* _Source records_:
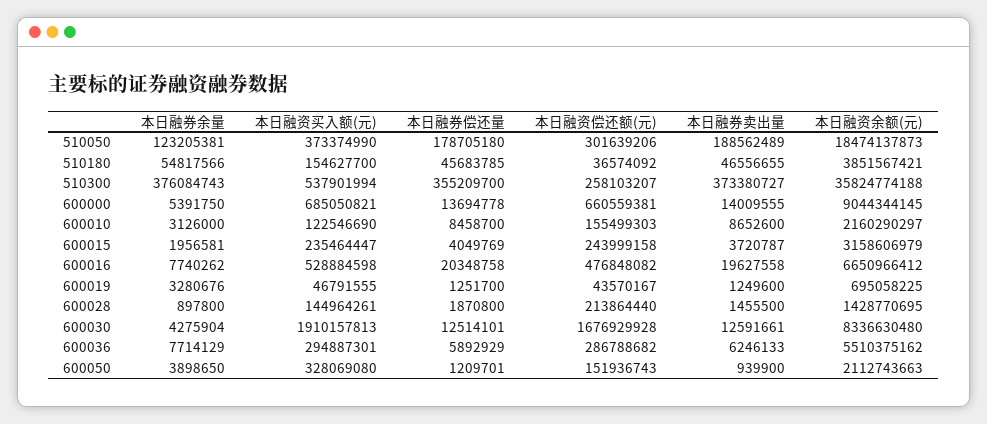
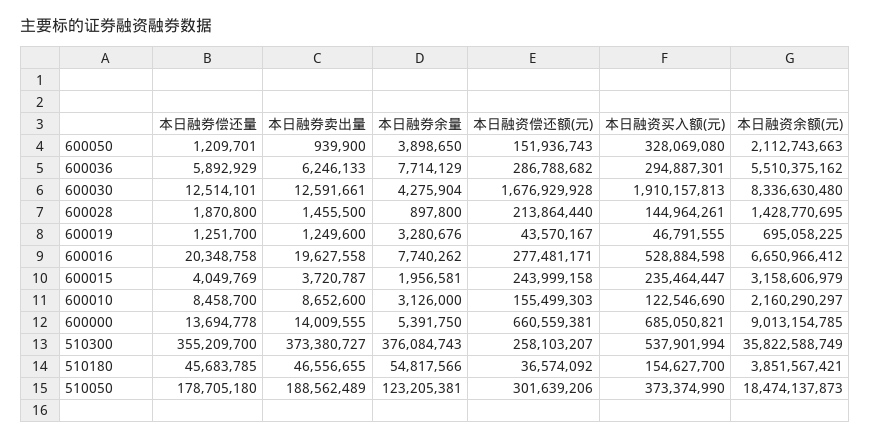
本日融资余额(元), 510300: 35824774188 -> 35822588749
本日融资余额(元), 600000: 9044344145 -> 9013154785
本日融资偿还额(元), 600016: 476848082 -> 277481171

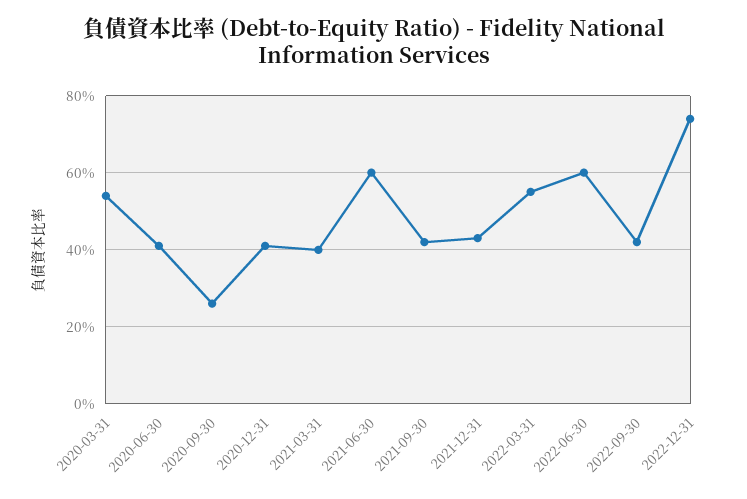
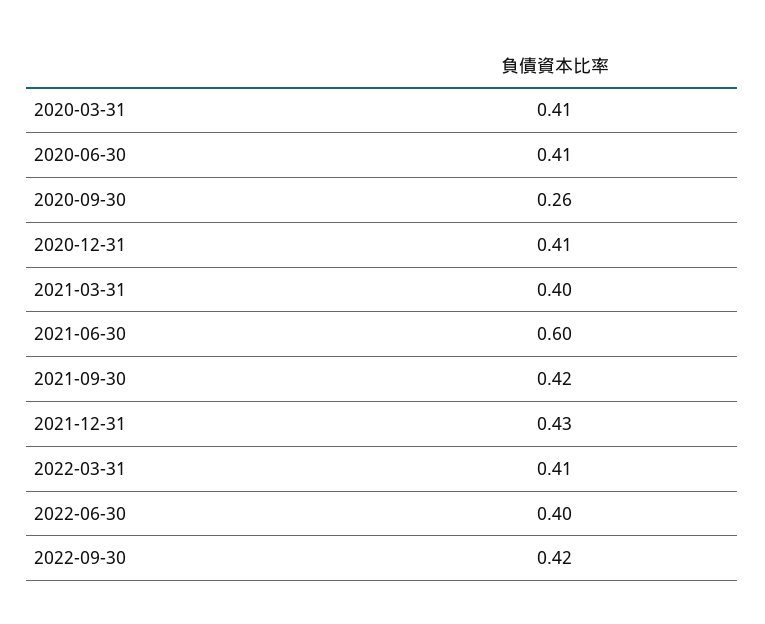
2020-03-31: 0.55 -> 0.41
2022-03-31: 0.55 -> 0.41
2022-06-30: 0.6 -> 0.4
2022-12-31: 0.75 -> none

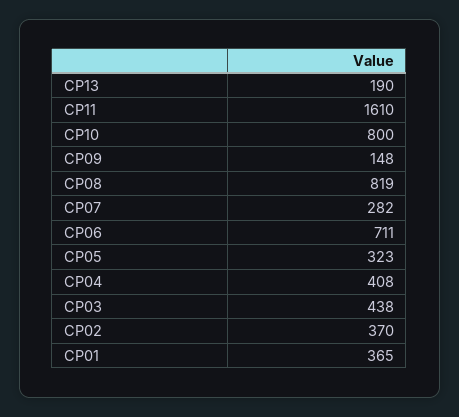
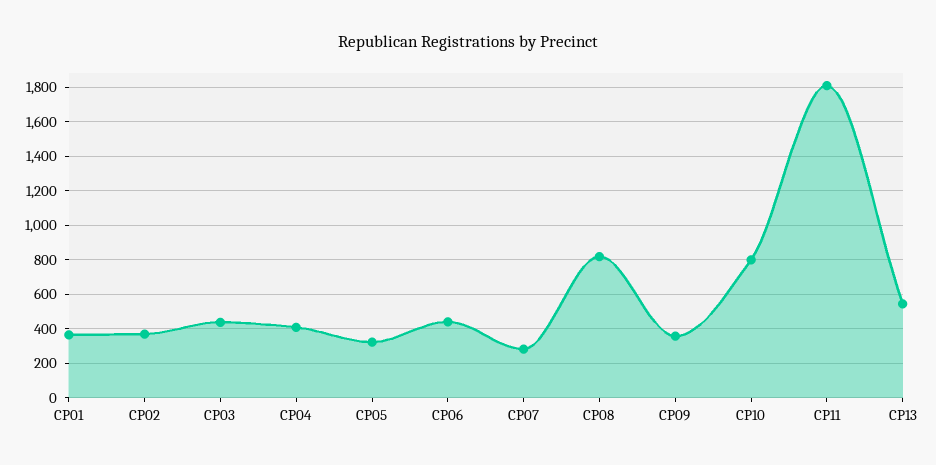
CP13: 190 -> 550
CP11: 1610 -> 1800
CP09: 148 -> 350
CP06: 711 -> 450

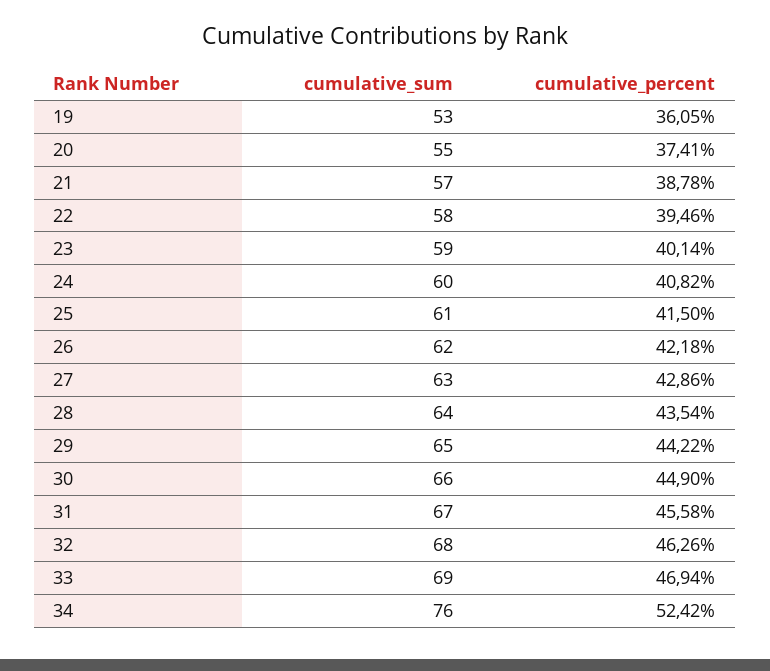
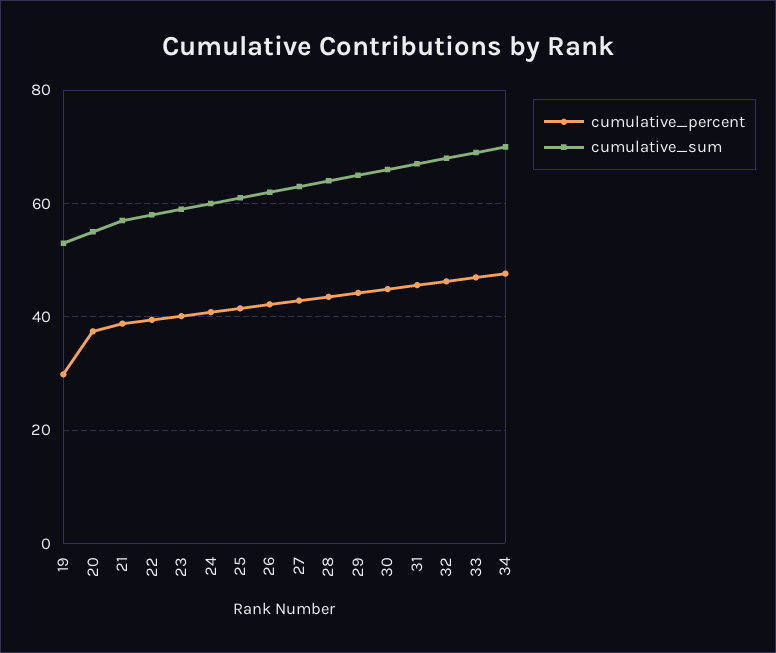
cumulative_percent, 19: 36.05 -> 30
cumulative_sum, 34: 76 -> 70
cumulative_percent, 34: 52.42 -> 48

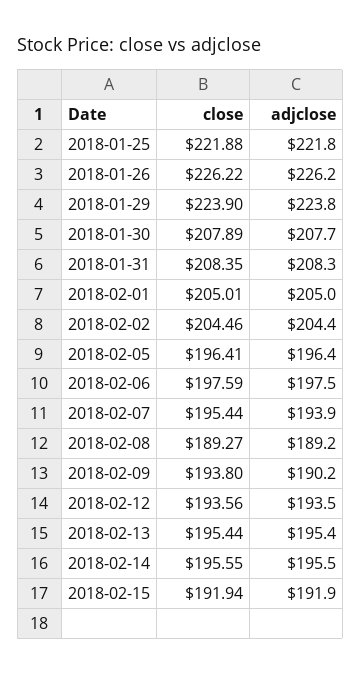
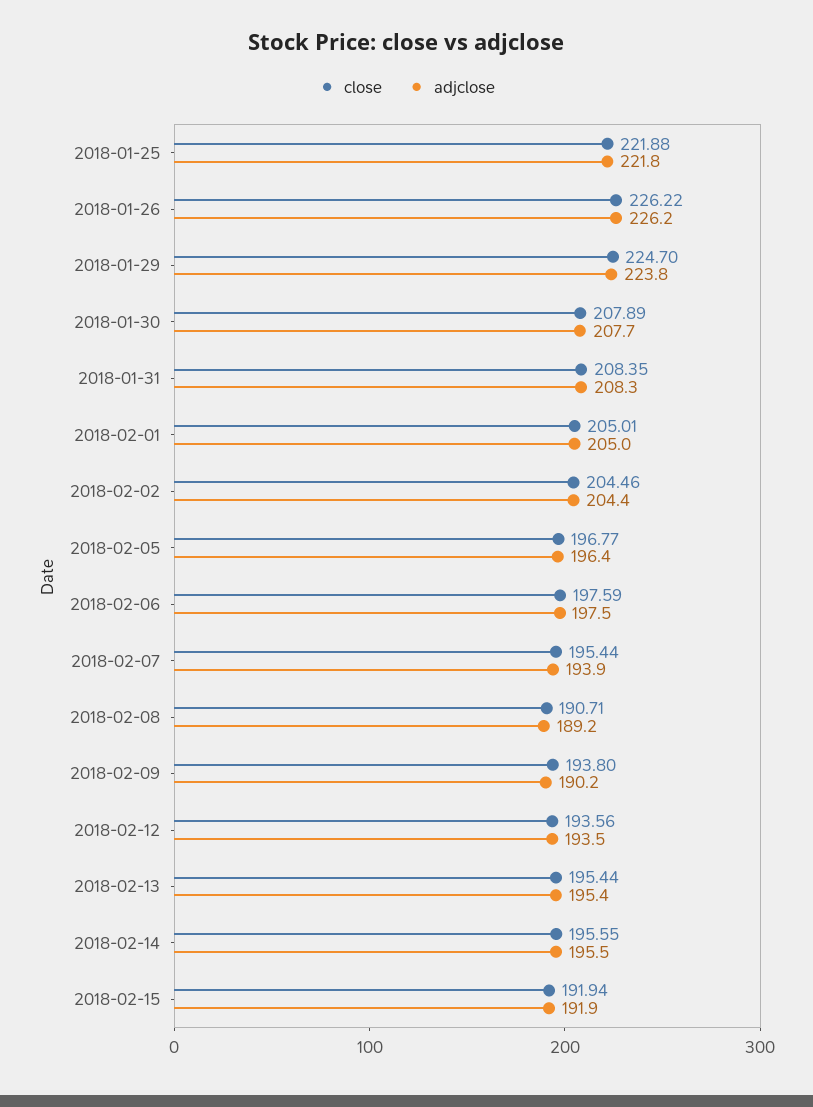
close, 2018-01-29: 223.9 -> 224.7
close, 2018-02-05: 196.41 -> 196.77
close, 2018-02-08: 189.27 -> 190.71

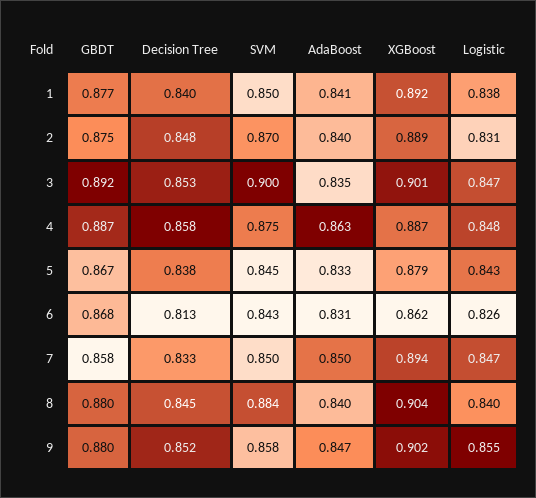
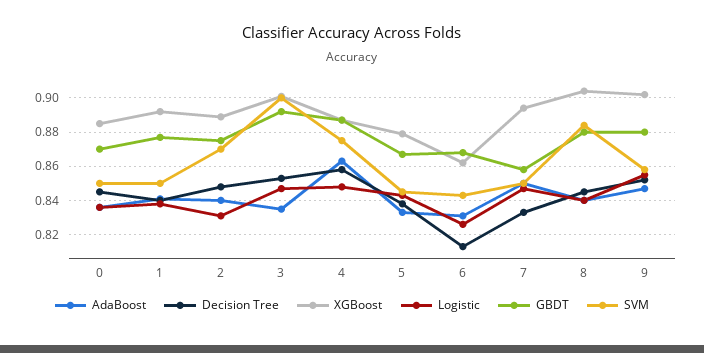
AdaBoost, 0: none -> 0.835
Decision Tree, 0: none -> 0.845
XGBoost, 0: none -> 0.885
Logistic, 0: none -> 0.835
GBDT, 0: none -> 0.87
SVM, 0: none -> 0.85

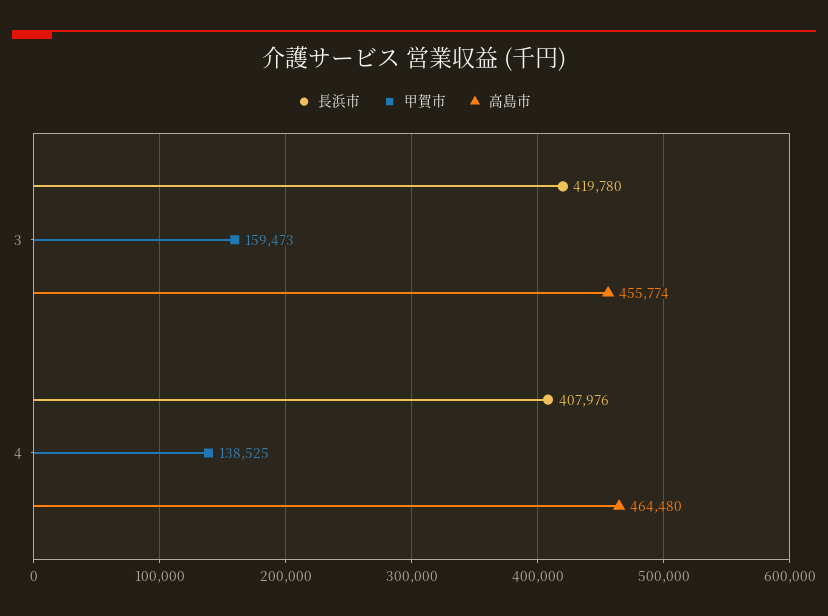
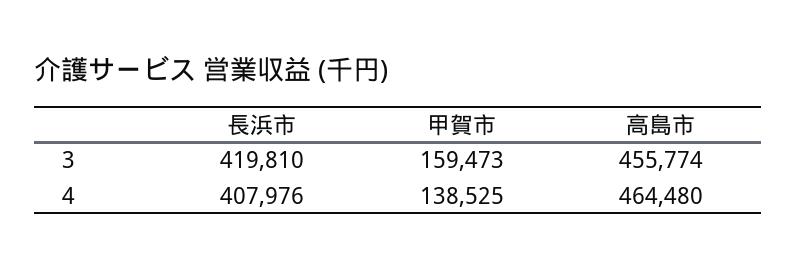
長浜市, 3: 419780 -> 419810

* _Job_:
Starting at the line that contains "cumulative_percent, 34: 52.42 -> 48" and ending with the last line of the data, transcribe every line exactly; skip the pictures.

* _Task result_:
cumulative_percent, 34: 52.42 -> 48

close, 2018-01-29: 223.9 -> 224.7
close, 2018-02-05: 196.41 -> 196.77
close, 2018-02-08: 189.27 -> 190.71

AdaBoost, 0: none -> 0.835
Decision Tree, 0: none -> 0.845
XGBoost, 0: none -> 0.885
Logistic, 0: none -> 0.835
GBDT, 0: none -> 0.87
SVM, 0: none -> 0.85

長浜市, 3: 419780 -> 419810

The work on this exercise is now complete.